TASK TO CARRY OUT:
In full and unchanged, set down the entries that follow, with no images.
--- PROVIDED DATA Enclosed Below ---
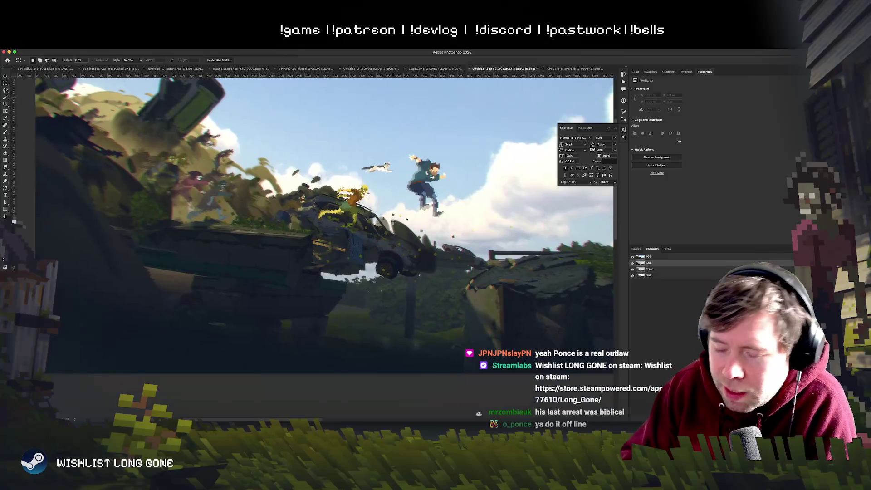
{"action": "scroll", "coordinate": [394, 223], "scroll_direction": "down", "scroll_amount": 3}
{"action": "scroll", "coordinate": [395, 224], "scroll_direction": "up", "scroll_amount": 3}
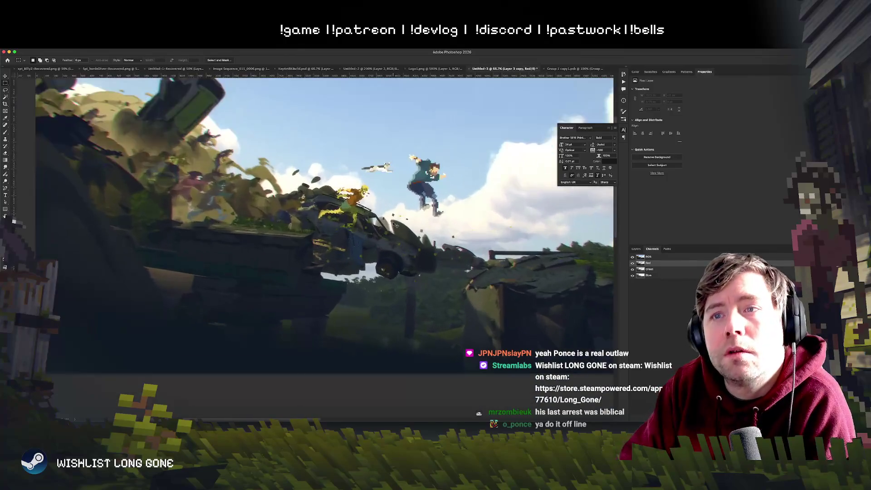
{"action": "scroll", "coordinate": [394, 223], "scroll_direction": "down", "scroll_amount": 3}
{"action": "scroll", "coordinate": [394, 224], "scroll_direction": "up", "scroll_amount": 4}
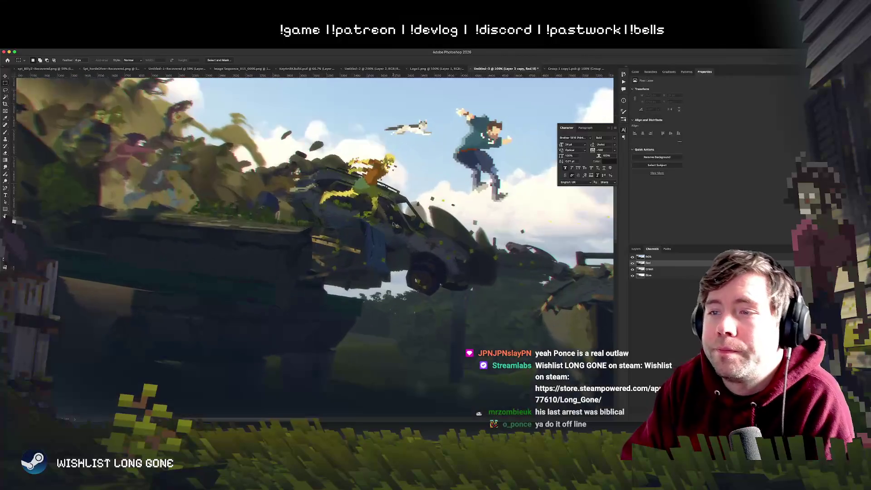
{"action": "scroll", "coordinate": [394, 223], "scroll_direction": "down", "scroll_amount": 3}
{"action": "scroll", "coordinate": [393, 222], "scroll_direction": "up", "scroll_amount": 2}
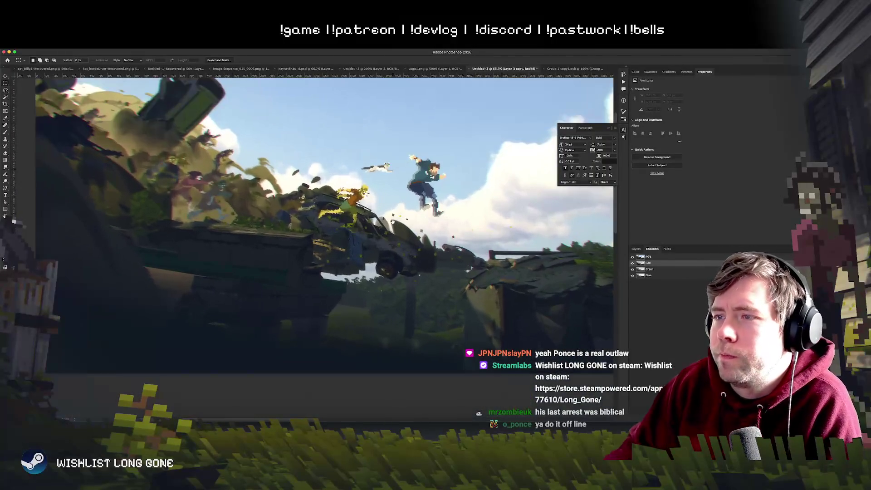
{"action": "scroll", "coordinate": [393, 222], "scroll_direction": "up", "scroll_amount": 2}
Show the Layers list instead of Channels, zoom to 50%, and create a new blank layer
{"action": "left_click", "coordinate": [636, 250]}
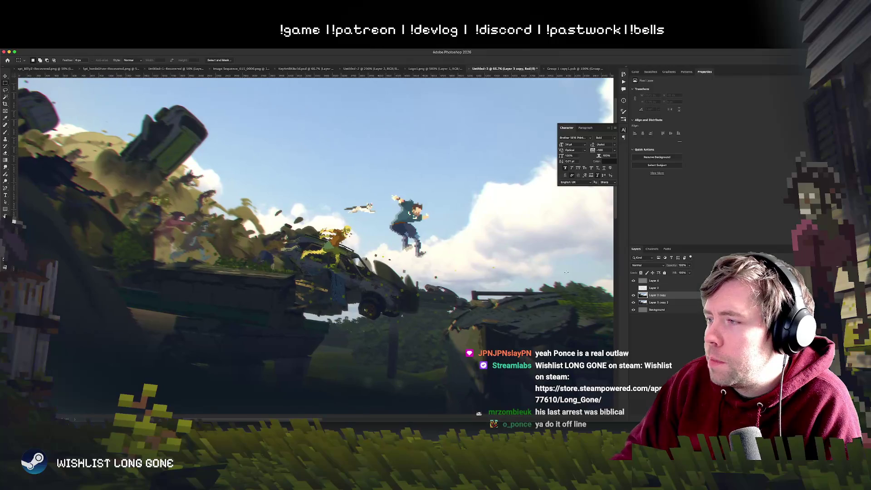
{"action": "scroll", "coordinate": [425, 250], "scroll_direction": "up", "scroll_amount": 2}
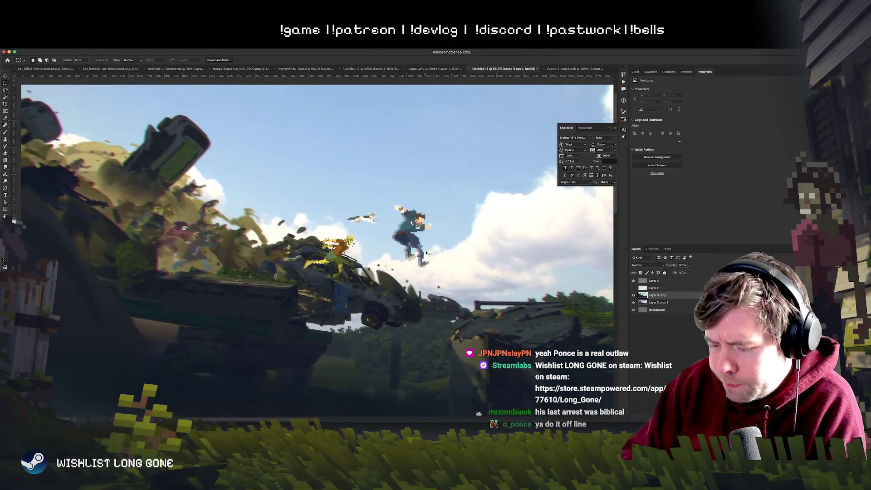
{"action": "scroll", "coordinate": [427, 252], "scroll_direction": "down", "scroll_amount": 1}
{"action": "scroll", "coordinate": [427, 253], "scroll_direction": "up", "scroll_amount": 2}
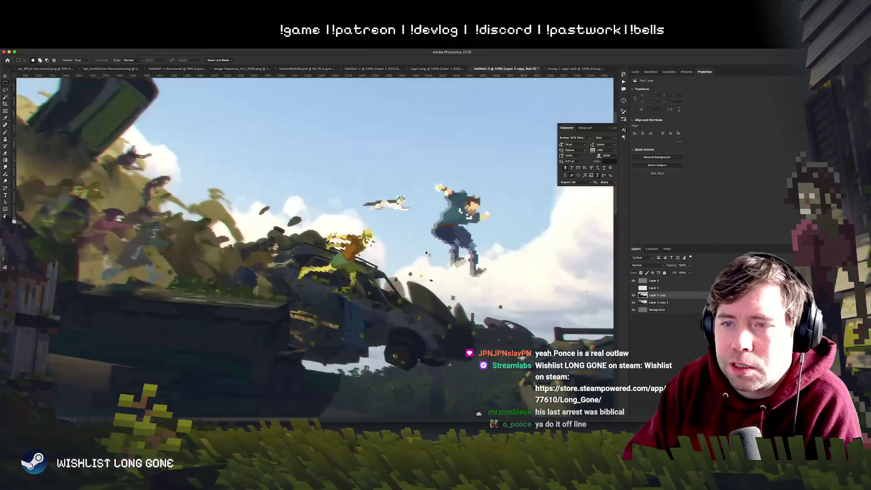
{"action": "scroll", "coordinate": [427, 253], "scroll_direction": "down", "scroll_amount": 2}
--- End of Enclosed PROVIDED DATA ---
ANSWER SECTION:
{"action": "scroll", "coordinate": [394, 223], "scroll_direction": "down", "scroll_amount": 3}
{"action": "scroll", "coordinate": [395, 224], "scroll_direction": "up", "scroll_amount": 3}
{"action": "scroll", "coordinate": [394, 223], "scroll_direction": "down", "scroll_amount": 3}
{"action": "scroll", "coordinate": [394, 224], "scroll_direction": "up", "scroll_amount": 4}
{"action": "scroll", "coordinate": [394, 223], "scroll_direction": "down", "scroll_amount": 3}
{"action": "scroll", "coordinate": [393, 222], "scroll_direction": "up", "scroll_amount": 2}
{"action": "scroll", "coordinate": [393, 222], "scroll_direction": "up", "scroll_amount": 2}
Show the Layers list instead of Channels, zoom to 50%, and create a new blank layer
{"action": "left_click", "coordinate": [636, 250]}
{"action": "scroll", "coordinate": [425, 250], "scroll_direction": "up", "scroll_amount": 2}
{"action": "scroll", "coordinate": [427, 252], "scroll_direction": "down", "scroll_amount": 1}
{"action": "scroll", "coordinate": [427, 253], "scroll_direction": "up", "scroll_amount": 2}
{"action": "scroll", "coordinate": [427, 253], "scroll_direction": "down", "scroll_amount": 2}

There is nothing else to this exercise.